Down to the final line, write out the data below exactly.

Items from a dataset
++++++++++++++++++++

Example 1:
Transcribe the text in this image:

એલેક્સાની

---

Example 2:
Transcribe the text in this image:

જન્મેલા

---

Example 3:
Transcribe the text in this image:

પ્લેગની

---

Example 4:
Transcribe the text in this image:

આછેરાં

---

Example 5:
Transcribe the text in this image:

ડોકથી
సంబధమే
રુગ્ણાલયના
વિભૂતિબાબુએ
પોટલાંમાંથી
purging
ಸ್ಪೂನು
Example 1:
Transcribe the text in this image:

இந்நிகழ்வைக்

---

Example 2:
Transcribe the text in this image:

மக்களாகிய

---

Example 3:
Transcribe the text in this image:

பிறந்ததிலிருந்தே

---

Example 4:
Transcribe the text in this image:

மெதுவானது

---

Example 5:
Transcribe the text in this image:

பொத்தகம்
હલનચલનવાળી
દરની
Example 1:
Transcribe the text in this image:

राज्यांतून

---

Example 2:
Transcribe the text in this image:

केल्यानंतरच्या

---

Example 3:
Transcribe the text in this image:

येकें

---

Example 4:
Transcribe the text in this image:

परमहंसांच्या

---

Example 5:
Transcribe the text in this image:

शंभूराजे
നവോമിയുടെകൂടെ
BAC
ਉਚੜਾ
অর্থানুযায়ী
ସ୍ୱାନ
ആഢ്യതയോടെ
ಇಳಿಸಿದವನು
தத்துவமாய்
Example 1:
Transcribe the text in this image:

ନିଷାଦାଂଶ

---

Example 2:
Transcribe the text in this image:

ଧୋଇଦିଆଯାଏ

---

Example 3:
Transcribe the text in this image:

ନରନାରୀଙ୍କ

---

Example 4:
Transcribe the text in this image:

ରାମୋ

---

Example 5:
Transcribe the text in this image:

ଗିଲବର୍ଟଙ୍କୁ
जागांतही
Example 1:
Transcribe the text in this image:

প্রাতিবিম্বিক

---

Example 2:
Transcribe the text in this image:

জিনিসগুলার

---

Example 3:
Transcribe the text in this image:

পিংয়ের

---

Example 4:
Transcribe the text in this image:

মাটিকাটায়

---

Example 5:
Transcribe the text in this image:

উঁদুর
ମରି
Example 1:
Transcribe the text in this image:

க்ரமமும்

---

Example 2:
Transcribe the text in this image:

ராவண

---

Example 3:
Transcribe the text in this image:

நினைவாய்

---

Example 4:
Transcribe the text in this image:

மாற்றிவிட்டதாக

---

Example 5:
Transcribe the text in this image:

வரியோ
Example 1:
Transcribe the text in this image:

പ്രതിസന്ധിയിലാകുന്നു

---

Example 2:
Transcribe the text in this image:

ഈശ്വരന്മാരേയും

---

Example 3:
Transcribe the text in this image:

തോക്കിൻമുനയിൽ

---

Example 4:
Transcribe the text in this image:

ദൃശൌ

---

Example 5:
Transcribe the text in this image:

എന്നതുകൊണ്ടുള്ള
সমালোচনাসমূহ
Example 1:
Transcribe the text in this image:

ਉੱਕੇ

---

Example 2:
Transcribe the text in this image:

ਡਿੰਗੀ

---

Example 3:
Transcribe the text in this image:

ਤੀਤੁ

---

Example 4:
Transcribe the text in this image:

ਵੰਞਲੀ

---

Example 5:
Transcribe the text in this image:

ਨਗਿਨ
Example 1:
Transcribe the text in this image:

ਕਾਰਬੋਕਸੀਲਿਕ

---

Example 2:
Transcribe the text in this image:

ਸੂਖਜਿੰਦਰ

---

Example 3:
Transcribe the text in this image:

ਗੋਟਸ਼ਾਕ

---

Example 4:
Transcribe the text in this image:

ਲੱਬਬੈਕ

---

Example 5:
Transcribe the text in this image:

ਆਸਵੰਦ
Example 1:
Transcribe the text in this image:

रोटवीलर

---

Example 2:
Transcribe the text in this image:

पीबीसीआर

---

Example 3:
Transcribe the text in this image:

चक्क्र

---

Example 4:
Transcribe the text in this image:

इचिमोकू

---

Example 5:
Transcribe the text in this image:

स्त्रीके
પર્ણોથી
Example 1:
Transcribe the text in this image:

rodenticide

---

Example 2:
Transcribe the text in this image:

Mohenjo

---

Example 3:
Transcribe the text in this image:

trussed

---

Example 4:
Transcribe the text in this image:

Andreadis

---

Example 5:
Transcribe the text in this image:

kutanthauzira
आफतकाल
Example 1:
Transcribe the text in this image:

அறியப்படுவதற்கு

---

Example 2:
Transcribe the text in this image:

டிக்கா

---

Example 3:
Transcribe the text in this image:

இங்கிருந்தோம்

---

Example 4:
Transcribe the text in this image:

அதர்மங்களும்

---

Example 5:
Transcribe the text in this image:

++++++++++++++++++++

▶ **RESPONSE BOX**
Example 1:
Transcribe the text in this image:

એલેક્સાની

---

Example 2:
Transcribe the text in this image:

જન્મેલા

---

Example 3:
Transcribe the text in this image:

પ્લેગની

---

Example 4:
Transcribe the text in this image:

આછેરાં

---

Example 5:
Transcribe the text in this image:

ડોકથી
సంబధమే
રુગ્ણાલયના
વિભૂતિબાબુએ
પોટલાંમાંથી
purging
ಸ್ಪೂನು
Example 1:
Transcribe the text in this image:

இந்நிகழ்வைக்

---

Example 2:
Transcribe the text in this image:

மக்களாகிய

---

Example 3:
Transcribe the text in this image:

பிறந்ததிலிருந்தே

---

Example 4:
Transcribe the text in this image:

மெதுவானது

---

Example 5:
Transcribe the text in this image:

பொத்தகம்
હલનચલનવાળી
દરની
Example 1:
Transcribe the text in this image:

राज्यांतून

---

Example 2:
Transcribe the text in this image:

केल्यानंतरच्या

---

Example 3:
Transcribe the text in this image:

येकें

---

Example 4:
Transcribe the text in this image:

परमहंसांच्या

---

Example 5:
Transcribe the text in this image:

शंभूराजे
നവോമിയുടെകൂടെ
BAC
ਉਚੜਾ
অর্থানুযায়ী
ସ୍ୱାନ
ആഢ്യതയോടെ
ಇಳಿಸಿದವನು
தத்துவமாய்
Example 1:
Transcribe the text in this image:

ନିଷାଦାଂଶ

---

Example 2:
Transcribe the text in this image:

ଧୋଇଦିଆଯାଏ

---

Example 3:
Transcribe the text in this image:

ନରନାରୀଙ୍କ

---

Example 4:
Transcribe the text in this image:

ରାମୋ

---

Example 5:
Transcribe the text in this image:

ଗିଲବର୍ଟଙ୍କୁ
जागांतही
Example 1:
Transcribe the text in this image:

প্রাতিবিম্বিক

---

Example 2:
Transcribe the text in this image:

জিনিসগুলার

---

Example 3:
Transcribe the text in this image:

পিংয়ের

---

Example 4:
Transcribe the text in this image:

মাটিকাটায়

---

Example 5:
Transcribe the text in this image:

উঁদুর
ମରି
Example 1:
Transcribe the text in this image:

க்ரமமும்

---

Example 2:
Transcribe the text in this image:

ராவண

---

Example 3:
Transcribe the text in this image:

நினைவாய்

---

Example 4:
Transcribe the text in this image:

மாற்றிவிட்டதாக

---

Example 5:
Transcribe the text in this image:

வரியோ
Example 1:
Transcribe the text in this image:

പ്രതിസന്ധിയിലാകുന്നു

---

Example 2:
Transcribe the text in this image:

ഈശ്വരന്മാരേയും

---

Example 3:
Transcribe the text in this image:

തോക്കിൻമുനയിൽ

---

Example 4:
Transcribe the text in this image:

ദൃശൌ

---

Example 5:
Transcribe the text in this image:

എന്നതുകൊണ്ടുള്ള
সমালোচনাসমূহ
Example 1:
Transcribe the text in this image:

ਉੱਕੇ

---

Example 2:
Transcribe the text in this image:

ਡਿੰਗੀ

---

Example 3:
Transcribe the text in this image:

ਤੀਤੁ

---

Example 4:
Transcribe the text in this image:

ਵੰਞਲੀ

---

Example 5:
Transcribe the text in this image:

ਨਗਿਨ
Example 1:
Transcribe the text in this image:

ਕਾਰਬੋਕਸੀਲਿਕ

---

Example 2:
Transcribe the text in this image:

ਸੂਖਜਿੰਦਰ

---

Example 3:
Transcribe the text in this image:

ਗੋਟਸ਼ਾਕ

---

Example 4:
Transcribe the text in this image:

ਲੱਬਬੈਕ

---

Example 5:
Transcribe the text in this image:

ਆਸਵੰਦ
Example 1:
Transcribe the text in this image:

रोटवीलर

---

Example 2:
Transcribe the text in this image:

पीबीसीआर

---

Example 3:
Transcribe the text in this image:

चक्क्र

---

Example 4:
Transcribe the text in this image:

इचिमोकू

---

Example 5:
Transcribe the text in this image:

स्त्रीके
પર્ણોથી
Example 1:
Transcribe the text in this image:

rodenticide

---

Example 2:
Transcribe the text in this image:

Mohenjo

---

Example 3:
Transcribe the text in this image:

trussed

---

Example 4:
Transcribe the text in this image:

Andreadis

---

Example 5:
Transcribe the text in this image:

kutanthauzira
आफतकाल
Example 1:
Transcribe the text in this image:

அறியப்படுவதற்கு

---

Example 2:
Transcribe the text in this image:

டிக்கா

---

Example 3:
Transcribe the text in this image:

இங்கிருந்தோம்

---

Example 4:
Transcribe the text in this image:

அதர்மங்களும்

---

Example 5:
Transcribe the text in this image:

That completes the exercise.